Séminaire EMMA : Claudine Raynaud : "Christina Sharpe’s 'Ordinary Notes': Fragmented Untranslatable Blackness"

Mardi 30 janvier 2024 18h Salle 126 STC1

Christina Sharpe’s Ordinary Notes:  Fragmented Untranslatable Blackness

 

“I wanted to write about silences and terror and acts that hover over generations,

over centuries. I began by writing about my mother and grandmother.” (Note 18)

 

This talk follows from the presentation of Fred Moten and Stefano Harney’s The Undercommons. Fugitive Planning and Black Study (2013) to map out major directions of African American thought and to delineate the contours, the import, and the limits of what has been labeled Afro-pessimism (Frank B. Wilderson III). Along with Saidiya Hartman (Lose Your Mother, 2006; Wayward Lives, Beautiful Experiments, 2019), Christina Sharpe, who teaches Black Studies at York University in Toronto, has been hailed as one of the foremost contemporary Black radical cultural critics. To French readers, Ordinary Notes will recall Barthes’s Fragments d’un discours amoureux: the 248 notes of various lengths address the intimate—Notes is an ode to her mother—and the cultural, the collective, the current historical moment of #Blacklivesmatter and the legacy of slavery.
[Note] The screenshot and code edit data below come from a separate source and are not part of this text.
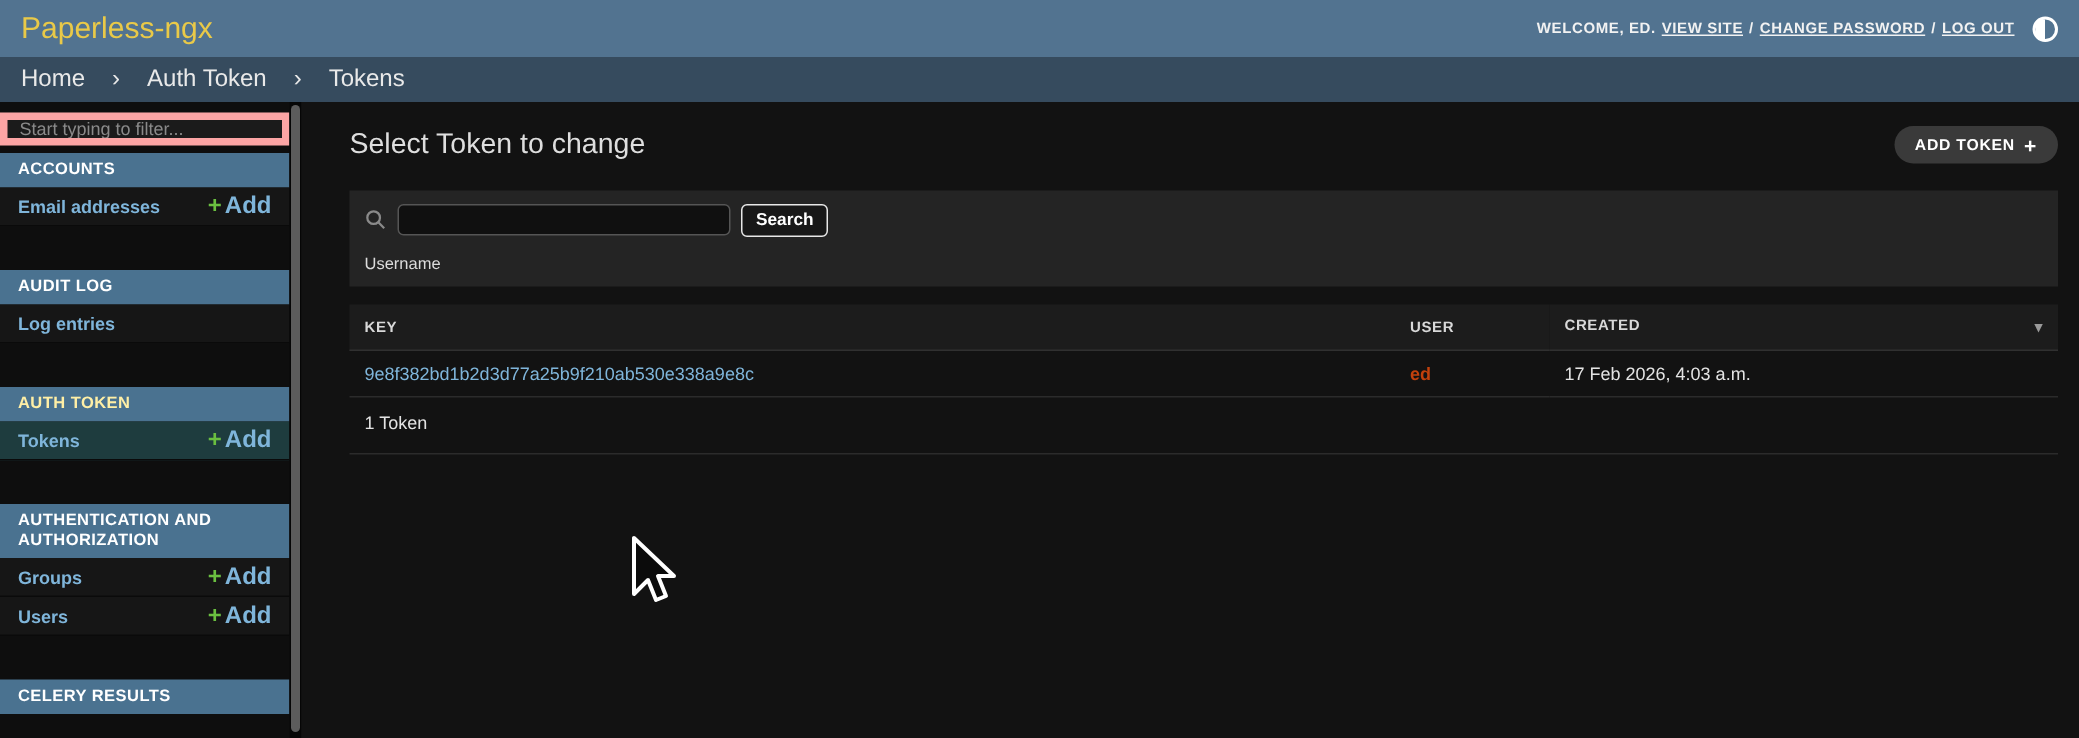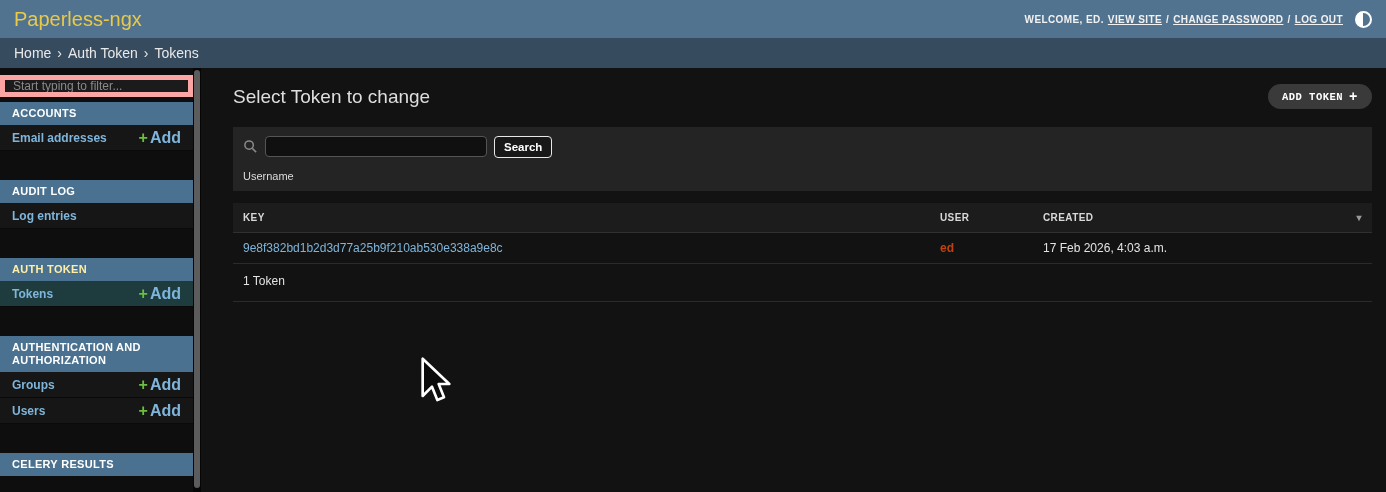--- a/index.html
+++ b/index.html
@@ -9,21 +9,21 @@
 
   
   #topbar { height: 38px; background: var(--header_bg, #527390); display: flex; align-items: center; justify-content: space-between; padding: 0 14px; }
   #brand { color: var(--brand_yellow, #e9c948); font-size: 20px; font-weight: 400; text-decoration: none; }
   #user-tools { display: flex; align-items: center; gap: 4px; font-size: 10px; font-weight: 700; letter-spacing: .4px; color: #f2f2f2; }
   #user-tools a { color: #f2f2f2; text-decoration: underline; }
   #user-tools .sep { text-decoration: none; }
   .theme-toggle { width: 17px; height: 17px; border: 2px solid #fff; border-radius: 50%; margin-left: 8px; background: linear-gradient(90deg, #fff 0 50%, transparent 50% 100%); cursor: pointer; }
 
   
-  #breadcrumbs { height: 30px; background: var(--breadcrumb_bg, #364b5e); display: flex; align-items: center; gap: 6px; padding: 0 14px; font-size: 14px; color: #e9e9e9; }
+  #breadcrumbs { height: 30px; background: var(--breadcrumb_bg, #364b5e); display: flex; align-items: center; gap: 18px; padding: 0 14px; font-size: 16px; color: #e9e9e9; }
   #breadcrumbs a { color: #e9e9e9; text-decoration: none; }
 
   
   #container { display: flex; height: 424px; }
 
   
   #sidebar { width: 193px; background: var(--sidebar_bg, #0e0e0e); overflow: hidden; flex: none; }
   #nav-filter { width: 100%; height: 22px; margin-top: 7px; background: #1b1b1b; border: 5px solid #fca5a5; color: #eab308; font-size: 12px; padding: 0 8px; font-family: "Liberation Sans", sans-serif; }
   #nav-filter::placeholder { color: #8a8a8a; }
   .nav-section { margin-bottom: 29px; }
@@ -36,21 +36,21 @@
   .nav-row a.add-link { font-size: 16px; font-weight: 600; color: var(--link_blue, #7fb5da); text-decoration: none; }
   .nav-row a.add-link .plus { color: var(--add_green, #6abf40); font-weight: 700; margin-right: 2px; }
 
   
   #nav-scrollbar { width: 8px; flex: none; background: #060606; position: relative; }
   #nav-scrollbar .thumb { position: absolute; left: 1px; top: 2px; width: 6px; height: 418px; background: #5c5c5c; border-radius: 3px; }
 
   
   #content { flex: 1; position: relative; padding: 18px 14px 0 32px; background: var(--page_bg, #121212); }
   #content h1 { font-size: 19px; font-weight: 400; color: #dedede; line-height: 22px; margin-bottom: 19px; }
-  #add-token-btn { position: absolute; top: 16px; right: 14px; height: 25px; background: #3a3a3a; border: none; border-radius: 13px; color: #fff; font-size: 10.5px; font-weight: 700; letter-spacing: .5px; padding: 0 14px; display: flex; align-items: center; gap: 6px; cursor: pointer; font-family: Liberation Mono, monospace; }
+  #add-token-btn { position: absolute; top: 16px; right: 14px; height: 25px; background: #3a3a3a; border: none; border-radius: 13px; color: #fff; font-size: 10.5px; font-weight: 700; letter-spacing: .5px; padding: 0 14px; display: flex; align-items: center; gap: 6px; cursor: pointer; font-family: Liberation Sans, sans-serif; }
   #add-token-btn .plus { font-size: 14px; font-weight: 700; }
 
   #changelist-search { background: var(--module_bg, #242424); padding: 8px 10px 8px 10px; margin-bottom: 12px; }
   .search-row { display: flex; align-items: center; gap: 7px; height: 23px; }
   .search-icon { width: 15px; height: 15px; flex: none; }
   #searchbar { width: 222px; height: 21px; background: #101010; border: 1px solid #555; border-radius: 4px; color: #fff; font-size: 12px; padding: 0 6px; font-family: "Liberation Sans", sans-serif; }
   #search-submit { height: 22px; background: #181818; border: 1px solid #e8e8e8; border-radius: 4px; color: #fff; font-size: 11.5px; font-weight: 700; padding: 0 9px; cursor: pointer; font-family: "Liberation Sans", sans-serif; }
   .filter-field-label { margin-top: 12px; font-size: 11px; color: #dcdcdc; line-height: 13px; }
 
   table#result-list { width: 100%; border-collapse: collapse; }

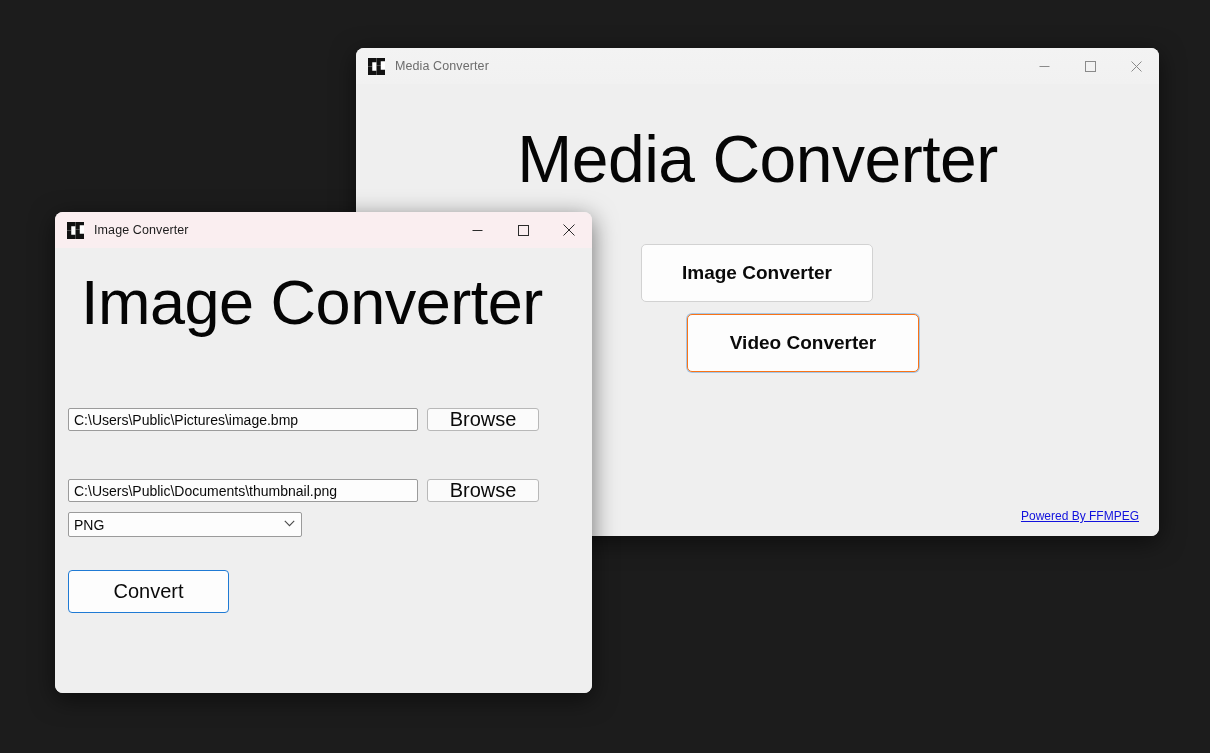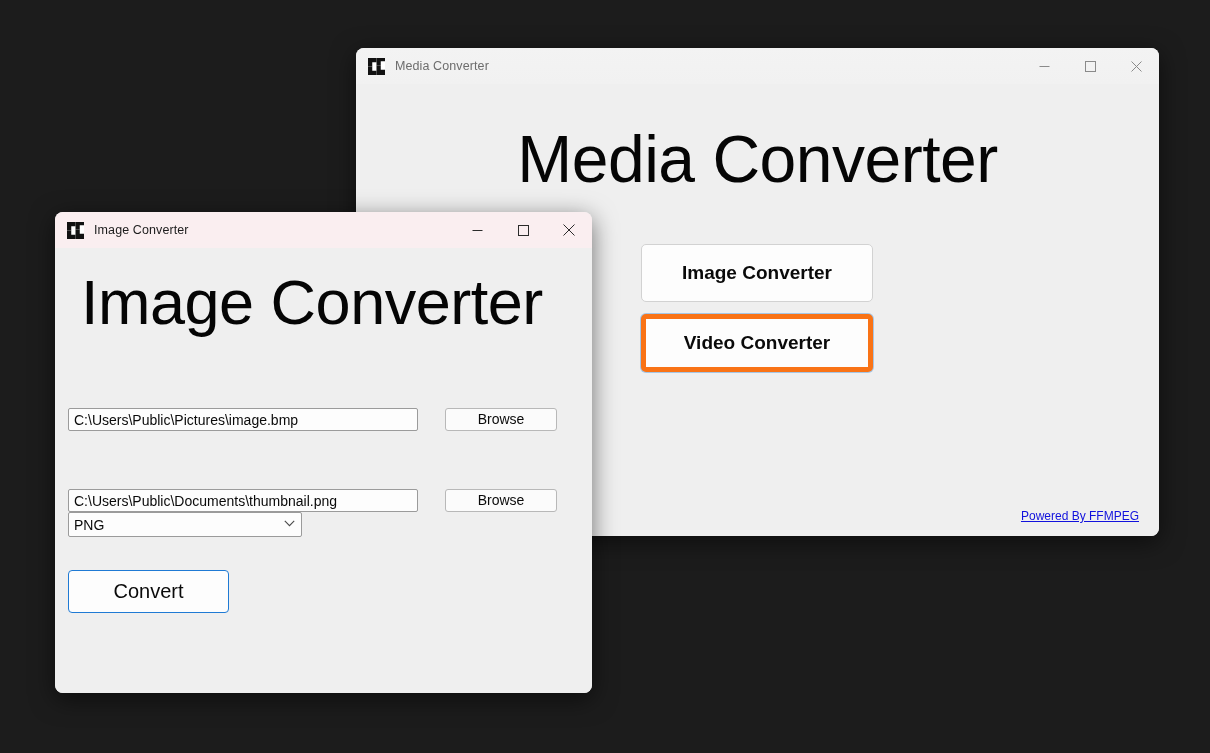--- a/index.html
+++ b/index.html
@@ -116,22 +116,23 @@
     border: 1px solid #d2d2d2;
     border-radius: 5px;
     font-family: "Liberation Sans", sans-serif;
     font-size: 19px;
     font-weight: bold;
     color: #0a0a0a;
     cursor: pointer;
     padding: 0;
   }
   .big-btn.focused {
-    border: 5px solid #f97316;
+    border: 1px solid #f97316;
     box-shadow: 0 0 0 1px rgba(31,122,212,0.35);
+    margin-left: 46px;
   }
 
   #ffmpeg-link {
     position: absolute;
     right: 20px;
     bottom: 13px;
     font-size: 12px;
     color: #1111dd;
     text-decoration: underline;
     cursor: pointer;
@@ -168,46 +169,46 @@
     white-space: nowrap;
   }
 
   .field-row {
     position: absolute;
     left: 13px;
     display: flex;
     align-items: flex-start;
   }
   #row-source { top: 160px; }
-  #row-dest   { top: 241px; }
+  #row-dest   { top: 231px; }
 
   .path-input {
     width: 350px;
     height: 23px;
     box-sizing: border-box;
     padding: 1px 5px;
     font-family: "Liberation Sans", sans-serif;
     font-size: 14px;
     color: #0a0a0a;
     background: #fdfdfd;
     border: 1px solid #9b9b9b;
     border-radius: 2px;
     outline: none;
   }
 
   .browse-btn {
-    margin-left: 27px;
+    margin-left: 9px;
     width: 112px;
     height: 23px;
     box-sizing: border-box;
     background: #fbfbfb;
     border: 1px solid #b8b8b8;
     border-radius: 3px;
     font-family: "Liberation Sans", sans-serif;
-    font-size: 14px;
+    font-size: 20px;
     color: #0a0a0a;
     cursor: pointer;
     padding: 0;
     line-height: 21px;
   }
 
   #format-select-wrap {
     position: absolute;
     left: 13px;
     top: 264px;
Pondering what is seen and not seen of Black life in the United States, Sharpe convokes a series of private and public photographs—she critiques La Chambre claire—in this dense mélange of memories, artwork, and academic “notes,” i.e. observations. She calls us to attention.

 

Ordinary Notes (Farrar, Straus and Giroux, 2023) was shortlisted for the 2023 for National Book Awards for Nonfiction. Sharpe has authored two studies, of which Ordinary Notes is a follow up: Monstrous Intimacies: Making Post-Slavery Subjects (2010) and In the Wake. On Blackness and Being (2016). She has recently edited a collection of Dionne Brand’s poems and is working on three books: What Could a Vessel Be? (Knopf, Canada, FSG, USA, 2025), Black. Still. Life. (Duke UP, 2025) and To Have Been To the End of the World: 25 Essays on Art.